September 27, 2007

Palm aims new Centro smartphone at students, 'CEOs of households'

The Centro is Palm's effort to expand the smartphone market by making a small, cheap, and simple smartphone that can appeal to a wider audience

Palm introduced a smartphone with a new brand aimed at a younger audience on Thursday.

The Centro phone will cost $99.99 and initially be available exclusively from Sprint Nextel starting in mid-October.

Palm designed the phone to be cheap, small, and simple to use in an effort to expand the smartphone market, said Ed Colligan, Palm's president and CEO, during a webcast news conference at the DigitalLife conference in New York City.

In the U.S. this year, he expects that of the 160 million phones sold, just 8 million will be smartphones. The mass market isn't buying smartphones today because they're big, complex, have clunky designs, and are expensive, he said.

"This is not an iPhone killer," Colligan said. The iPhone, with its high price tag, appeals to the relatively small existing smartphone market, while Palm is aiming the Centro at the larger feature-phone segment.

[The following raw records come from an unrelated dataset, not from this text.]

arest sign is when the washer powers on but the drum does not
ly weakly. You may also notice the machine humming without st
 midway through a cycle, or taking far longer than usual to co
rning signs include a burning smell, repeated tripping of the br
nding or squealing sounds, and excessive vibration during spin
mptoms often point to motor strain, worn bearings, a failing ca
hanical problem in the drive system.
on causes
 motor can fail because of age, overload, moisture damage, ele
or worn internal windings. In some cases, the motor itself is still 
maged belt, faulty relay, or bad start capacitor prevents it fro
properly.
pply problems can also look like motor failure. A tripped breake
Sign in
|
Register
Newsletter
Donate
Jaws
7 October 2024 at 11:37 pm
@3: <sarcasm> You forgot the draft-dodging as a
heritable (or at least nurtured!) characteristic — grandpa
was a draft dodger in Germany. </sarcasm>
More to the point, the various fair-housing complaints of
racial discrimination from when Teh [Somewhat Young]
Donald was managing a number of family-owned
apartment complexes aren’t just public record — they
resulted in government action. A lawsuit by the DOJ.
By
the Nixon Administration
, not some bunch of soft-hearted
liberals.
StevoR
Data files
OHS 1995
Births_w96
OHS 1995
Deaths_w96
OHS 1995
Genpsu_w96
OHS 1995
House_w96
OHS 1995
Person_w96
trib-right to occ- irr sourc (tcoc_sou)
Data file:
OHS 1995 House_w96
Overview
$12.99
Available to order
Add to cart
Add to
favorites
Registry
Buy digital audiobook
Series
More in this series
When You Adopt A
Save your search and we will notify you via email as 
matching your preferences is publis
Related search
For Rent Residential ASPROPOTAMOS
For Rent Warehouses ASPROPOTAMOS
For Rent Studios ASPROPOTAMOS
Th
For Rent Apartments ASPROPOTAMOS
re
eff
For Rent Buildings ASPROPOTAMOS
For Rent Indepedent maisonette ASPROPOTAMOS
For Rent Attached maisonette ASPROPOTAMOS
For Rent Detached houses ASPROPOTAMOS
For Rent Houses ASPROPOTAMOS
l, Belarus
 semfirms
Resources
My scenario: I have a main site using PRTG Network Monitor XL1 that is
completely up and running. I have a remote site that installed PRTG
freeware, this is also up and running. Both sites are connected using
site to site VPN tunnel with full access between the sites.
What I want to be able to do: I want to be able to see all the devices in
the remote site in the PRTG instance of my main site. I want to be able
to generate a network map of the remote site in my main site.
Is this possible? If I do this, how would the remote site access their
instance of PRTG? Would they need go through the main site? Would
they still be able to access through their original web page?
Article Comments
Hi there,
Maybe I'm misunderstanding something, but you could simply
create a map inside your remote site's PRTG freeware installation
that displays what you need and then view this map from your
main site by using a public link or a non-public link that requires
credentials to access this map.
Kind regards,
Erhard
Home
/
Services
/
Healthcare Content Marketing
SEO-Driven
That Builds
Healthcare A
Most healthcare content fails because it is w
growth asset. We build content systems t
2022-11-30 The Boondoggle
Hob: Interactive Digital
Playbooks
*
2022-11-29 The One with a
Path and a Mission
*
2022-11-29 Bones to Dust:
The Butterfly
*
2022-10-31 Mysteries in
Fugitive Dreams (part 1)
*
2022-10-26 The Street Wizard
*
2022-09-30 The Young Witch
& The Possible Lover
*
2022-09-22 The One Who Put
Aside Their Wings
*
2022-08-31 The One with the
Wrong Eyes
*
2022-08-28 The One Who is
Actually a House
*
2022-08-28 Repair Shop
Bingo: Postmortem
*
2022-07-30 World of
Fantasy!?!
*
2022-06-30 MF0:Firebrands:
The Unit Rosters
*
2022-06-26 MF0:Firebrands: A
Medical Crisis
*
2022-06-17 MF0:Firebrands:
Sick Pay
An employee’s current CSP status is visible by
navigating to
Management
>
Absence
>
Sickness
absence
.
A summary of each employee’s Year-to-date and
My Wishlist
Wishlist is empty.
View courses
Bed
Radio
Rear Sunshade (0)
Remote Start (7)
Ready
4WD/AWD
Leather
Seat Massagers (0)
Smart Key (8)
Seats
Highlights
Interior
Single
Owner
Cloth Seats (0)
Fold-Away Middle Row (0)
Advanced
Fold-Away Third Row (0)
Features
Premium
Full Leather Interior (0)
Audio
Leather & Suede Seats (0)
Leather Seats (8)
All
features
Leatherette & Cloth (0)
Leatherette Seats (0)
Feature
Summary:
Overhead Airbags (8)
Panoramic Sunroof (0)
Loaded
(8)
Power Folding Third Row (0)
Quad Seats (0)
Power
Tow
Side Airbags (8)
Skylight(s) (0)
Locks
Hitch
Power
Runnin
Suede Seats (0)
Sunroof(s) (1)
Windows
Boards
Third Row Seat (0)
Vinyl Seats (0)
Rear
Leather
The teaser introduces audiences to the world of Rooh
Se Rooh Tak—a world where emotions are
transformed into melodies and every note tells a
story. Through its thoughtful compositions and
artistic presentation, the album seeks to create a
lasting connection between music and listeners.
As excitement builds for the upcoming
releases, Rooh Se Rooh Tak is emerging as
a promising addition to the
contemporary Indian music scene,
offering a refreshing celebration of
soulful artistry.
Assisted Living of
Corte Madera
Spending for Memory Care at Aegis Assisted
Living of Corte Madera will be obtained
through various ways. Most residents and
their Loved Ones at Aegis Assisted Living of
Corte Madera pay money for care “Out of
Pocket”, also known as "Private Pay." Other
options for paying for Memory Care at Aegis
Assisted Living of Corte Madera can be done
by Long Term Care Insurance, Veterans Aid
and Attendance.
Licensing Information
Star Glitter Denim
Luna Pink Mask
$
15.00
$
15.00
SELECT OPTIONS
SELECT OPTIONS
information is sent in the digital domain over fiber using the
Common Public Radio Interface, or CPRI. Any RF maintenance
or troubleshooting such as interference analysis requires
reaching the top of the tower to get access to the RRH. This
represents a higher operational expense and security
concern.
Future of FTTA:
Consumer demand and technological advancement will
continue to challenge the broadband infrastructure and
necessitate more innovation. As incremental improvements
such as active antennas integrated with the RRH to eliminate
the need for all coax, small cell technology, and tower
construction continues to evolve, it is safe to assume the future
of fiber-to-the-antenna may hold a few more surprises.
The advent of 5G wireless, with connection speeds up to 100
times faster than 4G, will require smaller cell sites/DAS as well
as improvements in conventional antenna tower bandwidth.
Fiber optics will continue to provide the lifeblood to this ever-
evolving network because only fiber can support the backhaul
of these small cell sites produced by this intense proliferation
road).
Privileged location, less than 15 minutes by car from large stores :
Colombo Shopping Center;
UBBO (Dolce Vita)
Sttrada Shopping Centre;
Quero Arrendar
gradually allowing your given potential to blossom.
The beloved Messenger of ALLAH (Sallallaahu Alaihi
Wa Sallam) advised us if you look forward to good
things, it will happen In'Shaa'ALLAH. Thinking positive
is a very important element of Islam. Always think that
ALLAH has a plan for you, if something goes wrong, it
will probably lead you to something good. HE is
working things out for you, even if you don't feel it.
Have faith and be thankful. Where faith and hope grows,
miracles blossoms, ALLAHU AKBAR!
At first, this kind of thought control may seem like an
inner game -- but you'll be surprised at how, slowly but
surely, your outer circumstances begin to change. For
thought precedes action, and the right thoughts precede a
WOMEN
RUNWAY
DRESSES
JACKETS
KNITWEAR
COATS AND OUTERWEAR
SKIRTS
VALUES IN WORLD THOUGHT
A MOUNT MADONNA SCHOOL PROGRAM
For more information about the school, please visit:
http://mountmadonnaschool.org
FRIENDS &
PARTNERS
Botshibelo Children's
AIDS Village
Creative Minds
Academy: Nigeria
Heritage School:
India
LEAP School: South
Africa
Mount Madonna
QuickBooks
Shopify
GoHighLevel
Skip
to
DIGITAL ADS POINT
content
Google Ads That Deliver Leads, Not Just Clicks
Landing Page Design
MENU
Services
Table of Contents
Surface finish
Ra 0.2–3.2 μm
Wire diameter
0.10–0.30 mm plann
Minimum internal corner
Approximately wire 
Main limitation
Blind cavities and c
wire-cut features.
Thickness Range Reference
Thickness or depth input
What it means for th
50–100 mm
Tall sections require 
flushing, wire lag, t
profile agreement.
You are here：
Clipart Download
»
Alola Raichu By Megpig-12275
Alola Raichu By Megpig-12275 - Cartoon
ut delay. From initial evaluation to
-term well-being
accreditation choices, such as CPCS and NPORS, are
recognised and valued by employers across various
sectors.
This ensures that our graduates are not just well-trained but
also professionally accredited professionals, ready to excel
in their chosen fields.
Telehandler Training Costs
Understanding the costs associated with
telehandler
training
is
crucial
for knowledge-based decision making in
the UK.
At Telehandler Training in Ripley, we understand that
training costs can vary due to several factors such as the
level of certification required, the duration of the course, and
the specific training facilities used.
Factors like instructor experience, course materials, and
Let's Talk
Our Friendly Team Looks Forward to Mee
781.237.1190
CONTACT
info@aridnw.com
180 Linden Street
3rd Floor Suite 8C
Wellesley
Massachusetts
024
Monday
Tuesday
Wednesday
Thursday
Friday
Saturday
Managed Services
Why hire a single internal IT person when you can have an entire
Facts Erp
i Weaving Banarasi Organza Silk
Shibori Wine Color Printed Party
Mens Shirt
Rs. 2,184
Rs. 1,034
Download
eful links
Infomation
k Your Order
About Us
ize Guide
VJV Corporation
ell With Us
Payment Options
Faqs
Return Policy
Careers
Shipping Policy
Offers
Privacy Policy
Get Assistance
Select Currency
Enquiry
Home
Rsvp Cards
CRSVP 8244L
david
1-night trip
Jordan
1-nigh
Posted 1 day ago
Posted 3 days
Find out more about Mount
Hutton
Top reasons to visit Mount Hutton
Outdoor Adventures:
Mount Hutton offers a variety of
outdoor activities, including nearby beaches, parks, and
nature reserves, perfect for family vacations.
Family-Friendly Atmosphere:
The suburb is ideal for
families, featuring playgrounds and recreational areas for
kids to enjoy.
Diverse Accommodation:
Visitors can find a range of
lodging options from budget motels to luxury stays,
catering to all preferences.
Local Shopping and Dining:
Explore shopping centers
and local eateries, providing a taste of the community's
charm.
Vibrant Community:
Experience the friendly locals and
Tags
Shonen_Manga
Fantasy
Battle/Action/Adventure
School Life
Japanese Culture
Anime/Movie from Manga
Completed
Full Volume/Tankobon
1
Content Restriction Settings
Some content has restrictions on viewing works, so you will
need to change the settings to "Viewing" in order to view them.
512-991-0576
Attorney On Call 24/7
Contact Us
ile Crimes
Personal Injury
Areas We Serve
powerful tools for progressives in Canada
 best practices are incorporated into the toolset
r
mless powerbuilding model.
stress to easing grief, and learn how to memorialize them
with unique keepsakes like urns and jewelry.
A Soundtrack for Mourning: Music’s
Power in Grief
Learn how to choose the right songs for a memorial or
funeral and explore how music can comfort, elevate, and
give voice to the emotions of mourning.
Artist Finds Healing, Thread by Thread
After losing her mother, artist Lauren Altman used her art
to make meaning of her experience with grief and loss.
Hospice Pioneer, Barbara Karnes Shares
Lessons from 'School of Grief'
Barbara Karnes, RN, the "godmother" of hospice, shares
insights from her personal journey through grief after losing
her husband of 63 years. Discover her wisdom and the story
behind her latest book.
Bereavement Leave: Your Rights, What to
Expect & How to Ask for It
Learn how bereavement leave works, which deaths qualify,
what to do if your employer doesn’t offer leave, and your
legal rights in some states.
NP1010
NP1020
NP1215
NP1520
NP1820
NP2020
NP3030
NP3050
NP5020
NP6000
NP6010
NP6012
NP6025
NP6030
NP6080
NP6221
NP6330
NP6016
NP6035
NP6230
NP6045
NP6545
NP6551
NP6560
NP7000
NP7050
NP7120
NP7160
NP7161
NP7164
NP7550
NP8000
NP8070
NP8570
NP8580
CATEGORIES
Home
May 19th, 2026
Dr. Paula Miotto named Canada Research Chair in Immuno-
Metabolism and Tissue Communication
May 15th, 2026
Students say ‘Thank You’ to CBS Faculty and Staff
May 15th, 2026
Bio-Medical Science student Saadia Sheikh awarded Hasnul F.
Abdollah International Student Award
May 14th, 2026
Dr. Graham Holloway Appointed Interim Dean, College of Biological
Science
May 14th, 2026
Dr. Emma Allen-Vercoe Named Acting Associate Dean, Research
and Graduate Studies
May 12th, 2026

The Centro should attract people who traditionally would buy a basic feature phone but now want the second generation, he said. "It's small enough that it competes with the standard feature phone, and it gives the full power of essentially a Treo," he said.

College students, young professionals, and "CEOs of households" are the types of people Palm designed the Centro for, he said.

The phone runs the Palm OS and operates on Sprint's 3G network. It features a touchscreen and a full keyboard and comes loaded with instant messaging applications from Yahoo, AOL, and Windows Messenger. It also includes push e-mail from corporate Microsoft Exchange servers.

While sales of Palm's Treo smartphone line have been strong, the company continues to struggle to record profit gains. It faces stiff competition from the entrenched BlackBerry, other Windows Mobile smartphones, and new entrants like the iPhone.

Palm recently stumbled by announcing a smartphone companion device, the Foleo, and then deciding to kill the product just before it was due to ship after much industry criticism of the concept. Palm said it plans to resurrect the product in the future.

Palm is developing a new operating system that it expects to unveil next year. It currently sells phones based on its existing software as well as Windows Mobile.